Colomb moved on to tactics. Having first determined by experiment—for which he was given special facilities by the admiralty—what are the manoeuvring powers of ships propelled by steam under varying conditions of speed and helm, he proceeded to devise a system of tactics based on these data. In the sequel he prepared a new evolutionary signal-book, which was adopted by the Royal Navy. (This was described in 1911 as still "in substance the foundation of the existing system of tactical evolutions at sea".) The same series of experimental studies led him to conclusions concerning the chief causes of collisions at sea; and these conclusions, though stoutly combated in many quarters at the outset, have since been generally accepted, and were ultimately embodied in the international code of regulations adopted by the leading maritime nations on the recommendation of a conference at Washington in 1889.

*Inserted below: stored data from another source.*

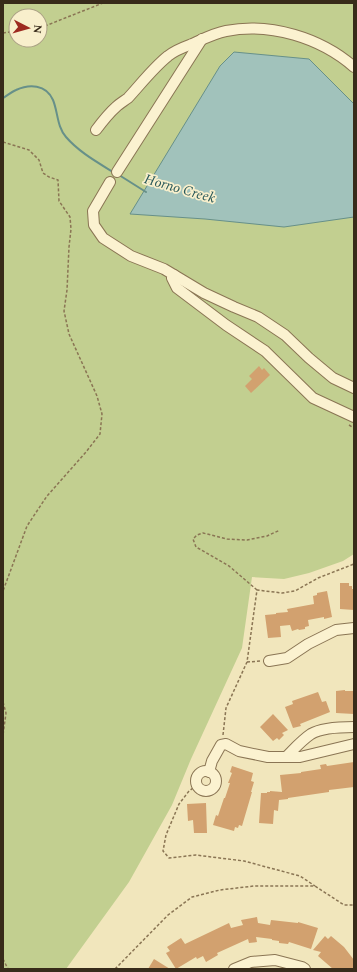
<svg xmlns="http://www.w3.org/2000/svg" width="357" height="972" font-family="Spectral,serif">
<style>
.green{fill:#c2cf90;fill-rule:evenodd}
.water{fill:#a1c2bb;stroke:#679089}
.lines{fill:none;stroke-linecap:round;stroke-linejoin:round}
.stream{stroke:#679089;stroke-width:2}
.building{fill:#d2a16f}
.minor-casing{stroke:#8a7554;stroke-width:12}
.path{stroke:#8a7554;stroke-width:1.5;stroke-dasharray:3 2;stroke-linecap:butt}
.minor{stroke:#fbf2d0;stroke-width:10}
.labels{text-anchor:middle;stroke-width:3.5;stroke-linejoin:round;paint-order:stroke}
.water-label{font-size:14px;font-style:italic;fill:#285859;stroke:#f8efcc}
</style>
<rect width="100%" height="100%" fill="#f1e6bc"/>
<path class="green" d="M3 3H354V554L343 561 309 573 284 579 252 577 242 648 191 759 172 805 129 882 66 969H3ZM16 16H40V40H16Z"/>
<polygon class="water" points="234,52 309,59 354,104 354,217 284,227 205,219 130,214 220,66"/>
<g class="lines">
<g class="stream">
<path d="M3 98C7 96 11 92 16 90 29 84 46 84 53 100 58 112 57 127 66 137 79 152 97 162 113 172"/>
<polyline points="119,175 146,192"/>
</g>
</g>
<g class="building">
<polygon points="259,366 262,370 264,368 270,375 251,393 245,386 252,379 249,376"/>
<polygon points="340,583 349,583 349,586 352,586 352,589 354,589 354,610 340,609"/>
<polygon points="327,591 332,617 324,619 324,617 308,620 309,626 305,627 305,629 299,630 298,629 292,631 290,625 280,626 281,637 268,638 265,615 276,614 276,613 288,612 287,609 314,604 313,596 317,595 317,593"/>
<polygon points="345,690 345,691 354,691 354,714 336,713 336,691"/>
<polygon points="318,692 322,702 326,701 330,712 300,724 301,726 293,728 285,707 293,704 292,701"/>
<polygon points="273,714 288,730 282,733 284,735 279,740 277,738 273,741 260,727"/>
<polygon points="354,762 354,787 329,790 329,792 288,798 288,799 279,800 278,811 274,810 273,824 259,823 261,793 267,793 267,792 270,792 270,791 282,792 280,775 301,773 301,772 321,769 320,765 326,764 327,766"/>
<polygon points="232,766 253,773 251,781 254,782 251,792 252,792 242,826 239,825 238,828 235,827 234,831 213,825 216,815 218,816 224,798 225,798 230,783 228,783 232,773 230,772"/>
<polygon points="206,803 207,833 194,833 193,820 188,821 187,804"/>
<polygon points="257,917 258,923 270,925 271,920 298,923 298,922 318,928 311,949 289,942 288,944 279,943 279,941 272,940 272,939 256,937 257,942 249,943 248,939 217,953 218,955 206,962 203,956 197,959 196,957 176,969 166,953 170,951 167,947 181,938 185,944 229,923 231,928 243,925 241,920"/>
<polygon points="325,936 328,939 331,936 344,947 354,960 354,969 333,969 318,956 321,952 313,950"/>
<polygon points="154,959 170,969 148,969"/>
</g>
<g class="lines">
<g class="minor-casing">
<g id="minor">
<path d="M96 130C102 122 108 114 116 107 119 104 124 101 128 98 141 84 153 68 168 56 175 50 184 47 192 44 203 39 215 33 226 31 270 22 321 38 354 67"/>
<polyline points="117,172 202,39"/>
<polyline points="110,182 93,211 94,225 103,238 131,256 164,269 174,275 172,278 177,288 226,325 265,351 313,398 354,417"/>
<polyline points="174,275 204,293 234,307 258,317 285,335 309,358 333,378 354,388"/>
<polyline points="269,661 287,658 308,644 336,630 354,628"/>
<path d="M286 757C294 749 302 740 311 734 321 728 343 727 354 727"/>
<circle cx="206" cy="781" r="10"/>
<polyline points="209,772 212,761 221,745 226,744 239,751 268,757 300,757 354,744"/>
<polyline points="234,969 251,962 275,960 302,967 305,969"/>
</g>
</g>
<g class="path">
<polyline points="40,27 45,26 103,3"/>
<polyline points="3,33 16,31"/>
<polyline points="3,142 29,150 39,160 43,173 49,177 58,180 59,201 70,217 71,229 69,247 67,290 64,311 69,334 97,396 102,414 100,434 86,452 47,496 27,526 3,591"/>
<polyline points="349,425 354,428"/>
<polyline points="257,590 229,566 196,547 193,539 197,535 203,533 227,539 247,540 267,536 280,530"/>
<polyline points="247,662 261,661"/>
<polyline points="3,702 6,713 3,735"/>
<polyline points="223,735 226,708 247,662 257,590 282,593 295,591 318,578 354,564"/>
<polyline points="197,785 189,791 179,804 166,835 163,851 169,858 196,855 244,861 300,876 315,886"/>
<polyline points="3,959 8,969"/>
<polyline points="115,969 168,915 192,897 220,890 254,886 315,886 344,905 354,905"/>
</g>
<use href="#minor" class="minor"/>
</g>
<g class="labels">
<g class="water-label">
<text transform="translate(180 188) rotate(16)" y="5">Horno Creek</text>
</g>
</g>
<rect width="357" height="972" fill="none" stroke="#382b1a" stroke-width="8"/>
<g transform="translate(28 28) rotate(96)"><circle r="19" fill="#f8efcc" stroke="#aba185"/>
<path d="M0-3L7 15L0 10L-7 15Z" fill="#9d2a20"/>
<text y="-6" font-size="11" font-weight="bold" text-anchor="middle" fill="#382b1a">N</text>
</g>
</svg>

After his retirement Colomb devoted himself rather to the history of naval warfare, and to the large principles disclosed by its intelligent study, than to experimental inquiries having an immediate practical aim. As in his active career he had wrought organic changes in the ordering, direction and control of fleets, so by his historic studies, pursued after his retirement, he helped greatly to effect, if he did not exclusively initiate, an equally momentous change in the popular, and even the professional, way of regarding sea-power and its conditions.

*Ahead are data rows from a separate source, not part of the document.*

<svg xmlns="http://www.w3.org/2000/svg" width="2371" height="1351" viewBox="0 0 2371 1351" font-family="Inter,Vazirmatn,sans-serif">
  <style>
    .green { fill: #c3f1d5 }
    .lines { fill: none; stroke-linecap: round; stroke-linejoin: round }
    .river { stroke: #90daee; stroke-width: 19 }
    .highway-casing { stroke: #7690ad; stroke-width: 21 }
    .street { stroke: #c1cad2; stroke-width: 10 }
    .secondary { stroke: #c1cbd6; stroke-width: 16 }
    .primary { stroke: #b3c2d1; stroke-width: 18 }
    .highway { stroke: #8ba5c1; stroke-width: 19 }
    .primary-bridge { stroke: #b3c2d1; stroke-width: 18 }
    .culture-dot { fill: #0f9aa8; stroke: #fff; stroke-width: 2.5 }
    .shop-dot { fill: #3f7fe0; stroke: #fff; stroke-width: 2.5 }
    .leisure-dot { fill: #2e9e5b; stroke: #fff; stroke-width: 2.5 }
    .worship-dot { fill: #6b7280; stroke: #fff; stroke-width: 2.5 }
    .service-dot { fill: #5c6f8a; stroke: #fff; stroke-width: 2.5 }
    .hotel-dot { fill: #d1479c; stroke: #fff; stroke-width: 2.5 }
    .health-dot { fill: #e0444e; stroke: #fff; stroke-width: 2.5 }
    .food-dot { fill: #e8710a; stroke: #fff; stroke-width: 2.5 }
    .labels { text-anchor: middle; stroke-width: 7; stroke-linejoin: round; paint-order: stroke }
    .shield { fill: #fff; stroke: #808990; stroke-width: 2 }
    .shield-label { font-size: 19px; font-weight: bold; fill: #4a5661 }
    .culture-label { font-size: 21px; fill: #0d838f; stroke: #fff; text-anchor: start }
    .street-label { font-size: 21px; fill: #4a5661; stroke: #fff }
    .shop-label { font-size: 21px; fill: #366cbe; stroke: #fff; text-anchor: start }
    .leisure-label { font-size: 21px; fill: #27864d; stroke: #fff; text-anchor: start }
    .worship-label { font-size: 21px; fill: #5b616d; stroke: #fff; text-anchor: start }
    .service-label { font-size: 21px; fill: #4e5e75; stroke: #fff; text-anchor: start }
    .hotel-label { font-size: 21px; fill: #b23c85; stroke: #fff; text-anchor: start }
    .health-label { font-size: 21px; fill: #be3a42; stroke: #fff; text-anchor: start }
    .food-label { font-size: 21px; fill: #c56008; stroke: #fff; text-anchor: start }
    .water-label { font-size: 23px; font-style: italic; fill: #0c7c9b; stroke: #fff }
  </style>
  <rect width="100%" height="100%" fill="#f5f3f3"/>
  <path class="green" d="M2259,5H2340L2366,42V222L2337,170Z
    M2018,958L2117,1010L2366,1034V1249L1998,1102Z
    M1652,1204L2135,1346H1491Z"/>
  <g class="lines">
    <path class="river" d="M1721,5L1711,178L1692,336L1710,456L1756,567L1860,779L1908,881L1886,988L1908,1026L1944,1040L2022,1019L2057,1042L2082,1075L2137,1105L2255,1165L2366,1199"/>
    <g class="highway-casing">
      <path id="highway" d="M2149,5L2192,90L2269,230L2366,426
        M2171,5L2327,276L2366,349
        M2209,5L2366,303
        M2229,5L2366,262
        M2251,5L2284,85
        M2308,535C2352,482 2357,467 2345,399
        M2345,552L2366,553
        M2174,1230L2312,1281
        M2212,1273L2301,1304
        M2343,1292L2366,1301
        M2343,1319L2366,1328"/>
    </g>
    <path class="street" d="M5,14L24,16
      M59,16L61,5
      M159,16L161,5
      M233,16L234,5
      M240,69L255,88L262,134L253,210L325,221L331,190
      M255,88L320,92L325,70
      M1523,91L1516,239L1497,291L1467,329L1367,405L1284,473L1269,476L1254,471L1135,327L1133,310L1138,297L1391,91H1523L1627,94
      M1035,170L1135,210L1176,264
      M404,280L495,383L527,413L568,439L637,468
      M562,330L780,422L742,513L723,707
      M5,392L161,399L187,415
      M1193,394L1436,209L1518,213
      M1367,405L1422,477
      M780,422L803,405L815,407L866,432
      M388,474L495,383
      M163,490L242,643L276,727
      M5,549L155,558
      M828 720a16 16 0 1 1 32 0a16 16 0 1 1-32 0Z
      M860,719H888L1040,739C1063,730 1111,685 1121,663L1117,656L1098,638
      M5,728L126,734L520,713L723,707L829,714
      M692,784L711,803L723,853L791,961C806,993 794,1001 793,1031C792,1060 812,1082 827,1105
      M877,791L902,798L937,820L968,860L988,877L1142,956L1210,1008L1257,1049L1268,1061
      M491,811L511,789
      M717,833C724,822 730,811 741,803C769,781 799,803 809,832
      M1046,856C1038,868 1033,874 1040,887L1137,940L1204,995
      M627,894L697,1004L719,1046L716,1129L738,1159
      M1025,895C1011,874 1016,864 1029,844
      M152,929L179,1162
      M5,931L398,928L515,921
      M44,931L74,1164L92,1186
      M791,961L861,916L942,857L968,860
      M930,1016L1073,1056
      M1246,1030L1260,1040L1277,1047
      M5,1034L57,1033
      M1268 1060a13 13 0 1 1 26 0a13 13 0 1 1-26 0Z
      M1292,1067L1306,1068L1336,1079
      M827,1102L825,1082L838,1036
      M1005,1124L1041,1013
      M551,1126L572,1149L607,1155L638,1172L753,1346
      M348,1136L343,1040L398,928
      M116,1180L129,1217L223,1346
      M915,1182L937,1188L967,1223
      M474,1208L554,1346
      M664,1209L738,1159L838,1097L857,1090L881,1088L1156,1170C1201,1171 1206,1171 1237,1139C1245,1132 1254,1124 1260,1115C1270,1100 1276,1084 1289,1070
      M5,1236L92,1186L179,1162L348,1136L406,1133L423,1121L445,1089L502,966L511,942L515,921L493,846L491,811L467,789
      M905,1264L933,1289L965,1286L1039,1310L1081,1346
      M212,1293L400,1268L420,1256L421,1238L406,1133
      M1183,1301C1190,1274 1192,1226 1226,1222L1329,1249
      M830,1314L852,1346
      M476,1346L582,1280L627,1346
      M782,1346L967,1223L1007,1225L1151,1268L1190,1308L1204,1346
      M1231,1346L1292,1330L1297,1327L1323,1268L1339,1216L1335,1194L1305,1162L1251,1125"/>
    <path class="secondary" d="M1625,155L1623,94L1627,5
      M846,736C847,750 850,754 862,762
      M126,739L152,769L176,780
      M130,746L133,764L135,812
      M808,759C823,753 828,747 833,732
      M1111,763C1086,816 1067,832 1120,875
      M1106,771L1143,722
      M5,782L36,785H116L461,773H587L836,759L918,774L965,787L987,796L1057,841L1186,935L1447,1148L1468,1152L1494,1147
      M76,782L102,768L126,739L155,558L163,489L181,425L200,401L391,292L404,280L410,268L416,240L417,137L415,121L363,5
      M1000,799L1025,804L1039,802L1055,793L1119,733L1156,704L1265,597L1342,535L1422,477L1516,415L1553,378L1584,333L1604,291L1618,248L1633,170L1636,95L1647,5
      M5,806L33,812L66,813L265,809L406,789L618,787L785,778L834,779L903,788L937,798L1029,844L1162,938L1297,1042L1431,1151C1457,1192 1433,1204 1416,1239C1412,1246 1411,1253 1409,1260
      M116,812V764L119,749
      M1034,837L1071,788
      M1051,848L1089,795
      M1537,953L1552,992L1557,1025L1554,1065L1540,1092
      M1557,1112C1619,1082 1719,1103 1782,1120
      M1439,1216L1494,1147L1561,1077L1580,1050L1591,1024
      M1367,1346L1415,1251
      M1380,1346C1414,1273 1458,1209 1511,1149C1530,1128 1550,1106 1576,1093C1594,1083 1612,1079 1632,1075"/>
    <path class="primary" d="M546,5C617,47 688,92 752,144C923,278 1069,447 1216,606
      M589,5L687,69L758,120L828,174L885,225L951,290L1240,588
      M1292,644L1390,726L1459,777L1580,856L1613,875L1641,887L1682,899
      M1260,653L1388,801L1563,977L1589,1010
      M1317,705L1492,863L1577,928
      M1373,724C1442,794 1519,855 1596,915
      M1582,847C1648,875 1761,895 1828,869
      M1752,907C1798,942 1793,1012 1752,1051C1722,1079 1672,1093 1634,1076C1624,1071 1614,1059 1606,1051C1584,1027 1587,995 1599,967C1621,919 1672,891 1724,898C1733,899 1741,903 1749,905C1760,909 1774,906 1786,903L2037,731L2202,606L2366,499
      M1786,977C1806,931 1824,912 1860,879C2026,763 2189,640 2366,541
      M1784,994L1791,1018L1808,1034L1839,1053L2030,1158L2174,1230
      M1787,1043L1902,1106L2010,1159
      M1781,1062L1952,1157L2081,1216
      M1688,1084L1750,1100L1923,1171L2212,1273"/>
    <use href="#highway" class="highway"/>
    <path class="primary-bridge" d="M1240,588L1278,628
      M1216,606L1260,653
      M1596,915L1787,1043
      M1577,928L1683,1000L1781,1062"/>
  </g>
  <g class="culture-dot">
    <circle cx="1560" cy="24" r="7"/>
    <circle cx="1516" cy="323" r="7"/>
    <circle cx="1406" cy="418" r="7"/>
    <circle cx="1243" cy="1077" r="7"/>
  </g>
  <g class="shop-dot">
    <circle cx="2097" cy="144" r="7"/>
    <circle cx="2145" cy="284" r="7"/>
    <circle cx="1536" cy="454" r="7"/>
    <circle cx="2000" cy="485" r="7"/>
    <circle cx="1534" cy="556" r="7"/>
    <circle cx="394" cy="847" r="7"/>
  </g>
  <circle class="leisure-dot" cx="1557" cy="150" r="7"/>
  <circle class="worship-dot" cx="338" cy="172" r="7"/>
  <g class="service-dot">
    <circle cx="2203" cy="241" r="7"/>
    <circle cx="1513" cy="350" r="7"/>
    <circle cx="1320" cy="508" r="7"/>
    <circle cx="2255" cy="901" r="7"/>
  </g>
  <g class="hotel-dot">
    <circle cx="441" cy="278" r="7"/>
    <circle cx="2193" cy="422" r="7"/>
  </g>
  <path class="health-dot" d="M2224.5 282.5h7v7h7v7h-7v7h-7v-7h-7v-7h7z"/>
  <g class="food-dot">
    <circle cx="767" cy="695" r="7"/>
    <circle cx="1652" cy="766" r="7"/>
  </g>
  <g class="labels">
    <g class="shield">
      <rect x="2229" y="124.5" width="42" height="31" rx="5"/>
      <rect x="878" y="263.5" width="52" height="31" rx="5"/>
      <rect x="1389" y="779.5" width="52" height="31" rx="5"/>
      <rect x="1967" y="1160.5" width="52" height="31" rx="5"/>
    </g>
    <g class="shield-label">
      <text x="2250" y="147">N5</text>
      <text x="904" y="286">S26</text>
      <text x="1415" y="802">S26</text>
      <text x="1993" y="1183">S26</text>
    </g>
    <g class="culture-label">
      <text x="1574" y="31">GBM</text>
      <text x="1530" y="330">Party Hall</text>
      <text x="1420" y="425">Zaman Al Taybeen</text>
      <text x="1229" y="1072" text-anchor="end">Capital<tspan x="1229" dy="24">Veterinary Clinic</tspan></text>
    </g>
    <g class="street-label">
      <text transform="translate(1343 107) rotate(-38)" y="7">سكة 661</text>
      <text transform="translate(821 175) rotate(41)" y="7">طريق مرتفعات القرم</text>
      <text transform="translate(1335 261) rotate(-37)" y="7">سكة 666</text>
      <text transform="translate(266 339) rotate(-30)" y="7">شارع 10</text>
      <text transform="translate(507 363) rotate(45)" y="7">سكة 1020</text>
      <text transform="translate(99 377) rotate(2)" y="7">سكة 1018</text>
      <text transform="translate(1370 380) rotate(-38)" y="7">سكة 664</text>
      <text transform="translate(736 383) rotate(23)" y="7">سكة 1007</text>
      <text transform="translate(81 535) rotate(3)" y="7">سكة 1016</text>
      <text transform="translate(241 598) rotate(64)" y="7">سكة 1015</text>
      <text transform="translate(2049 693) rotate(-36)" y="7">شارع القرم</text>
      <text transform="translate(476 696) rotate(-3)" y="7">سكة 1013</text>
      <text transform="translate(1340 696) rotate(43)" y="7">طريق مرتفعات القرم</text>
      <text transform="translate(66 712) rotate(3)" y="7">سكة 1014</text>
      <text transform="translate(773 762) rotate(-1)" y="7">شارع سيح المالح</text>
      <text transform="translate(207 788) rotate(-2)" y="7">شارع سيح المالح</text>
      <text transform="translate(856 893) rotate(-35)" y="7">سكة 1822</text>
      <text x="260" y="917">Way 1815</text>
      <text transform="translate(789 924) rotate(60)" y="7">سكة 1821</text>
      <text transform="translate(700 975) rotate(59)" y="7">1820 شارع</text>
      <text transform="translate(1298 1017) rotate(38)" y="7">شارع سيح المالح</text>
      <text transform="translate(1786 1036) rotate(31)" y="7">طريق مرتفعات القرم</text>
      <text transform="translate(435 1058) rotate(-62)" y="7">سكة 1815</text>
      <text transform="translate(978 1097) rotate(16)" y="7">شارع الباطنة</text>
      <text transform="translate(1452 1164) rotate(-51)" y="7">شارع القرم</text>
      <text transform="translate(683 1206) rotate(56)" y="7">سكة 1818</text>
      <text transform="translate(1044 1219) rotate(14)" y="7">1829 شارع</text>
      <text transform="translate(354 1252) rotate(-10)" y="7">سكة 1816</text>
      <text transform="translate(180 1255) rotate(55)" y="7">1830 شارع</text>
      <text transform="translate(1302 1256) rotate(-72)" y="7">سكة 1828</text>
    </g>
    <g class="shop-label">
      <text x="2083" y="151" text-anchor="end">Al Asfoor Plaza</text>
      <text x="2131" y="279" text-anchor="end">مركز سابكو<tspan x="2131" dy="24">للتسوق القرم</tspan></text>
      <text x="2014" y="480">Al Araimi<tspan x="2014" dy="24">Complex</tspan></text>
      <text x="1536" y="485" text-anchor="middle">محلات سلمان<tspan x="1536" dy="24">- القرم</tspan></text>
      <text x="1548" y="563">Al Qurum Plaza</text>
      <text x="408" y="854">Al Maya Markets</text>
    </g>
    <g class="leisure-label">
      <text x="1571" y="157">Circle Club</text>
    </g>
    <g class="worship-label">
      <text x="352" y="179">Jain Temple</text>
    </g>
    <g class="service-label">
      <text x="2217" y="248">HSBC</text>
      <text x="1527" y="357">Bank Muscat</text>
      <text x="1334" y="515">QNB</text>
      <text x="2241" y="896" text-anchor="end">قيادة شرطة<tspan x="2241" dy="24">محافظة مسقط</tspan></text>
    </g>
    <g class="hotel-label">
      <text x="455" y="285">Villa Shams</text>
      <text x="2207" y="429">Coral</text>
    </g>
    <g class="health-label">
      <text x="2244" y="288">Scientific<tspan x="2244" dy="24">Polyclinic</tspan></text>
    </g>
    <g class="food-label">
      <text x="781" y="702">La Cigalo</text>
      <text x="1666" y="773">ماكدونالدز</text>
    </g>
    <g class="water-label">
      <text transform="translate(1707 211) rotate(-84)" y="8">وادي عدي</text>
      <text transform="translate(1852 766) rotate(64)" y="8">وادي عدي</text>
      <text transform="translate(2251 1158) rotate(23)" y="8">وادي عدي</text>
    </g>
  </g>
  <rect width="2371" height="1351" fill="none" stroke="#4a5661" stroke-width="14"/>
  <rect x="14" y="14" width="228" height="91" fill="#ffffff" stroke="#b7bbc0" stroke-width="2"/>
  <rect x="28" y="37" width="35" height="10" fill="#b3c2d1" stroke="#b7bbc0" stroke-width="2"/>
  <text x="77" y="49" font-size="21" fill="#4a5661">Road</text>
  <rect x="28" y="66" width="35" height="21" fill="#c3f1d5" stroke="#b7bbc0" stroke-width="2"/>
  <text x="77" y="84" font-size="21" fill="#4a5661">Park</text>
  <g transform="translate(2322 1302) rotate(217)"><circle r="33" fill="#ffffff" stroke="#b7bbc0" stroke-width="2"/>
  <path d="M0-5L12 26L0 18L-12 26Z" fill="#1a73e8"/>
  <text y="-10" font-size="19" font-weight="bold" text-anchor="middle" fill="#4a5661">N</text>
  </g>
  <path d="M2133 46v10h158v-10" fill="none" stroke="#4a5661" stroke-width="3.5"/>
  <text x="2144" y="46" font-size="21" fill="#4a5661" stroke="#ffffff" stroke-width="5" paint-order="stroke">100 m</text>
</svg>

Colomb did not invent the term "sea-power", as it is of very ancient origin, nor did he employ it until Captain Mahan of the United States Navy had made it a household word with all. But he thoroughly grasped its conditions, and in his great work on Naval Warfare (first published in 1891) he enunciated its principles with great cogency and with keen historic insight. The central idea of his teaching was that naval supremacy is the condition precedent of all vigorous military offensive across the seas, and, conversely, that no vigorous military offensive can be undertaken across the seas until the naval force of the enemy has been accounted for either destroyed or defeated and compelled to withdraw to the shelter of its own ports, or at least driven from the seas by the menace of a force it dare not encounter in the open. This broad and indefeasible principle he enunciated and defended in essay after essay, in lecture after lecture, until what at first was rejected as a paradox came in the end to be accepted as a commonplace. He worked quite independently of Captain Mahan, and his chief conclusions were published before Captain Mahan's works appeared.

The admiral died quite suddenly and in the full swing of his literary activity on 13 October 1899, at Steeple Court, Botley, Hants. His latest published work was a biography of his friend Sir Astley Cooper Key, and his last article was a critical examination of the tactics adopted at Trafalgar, which showed his acumen and insight at their best.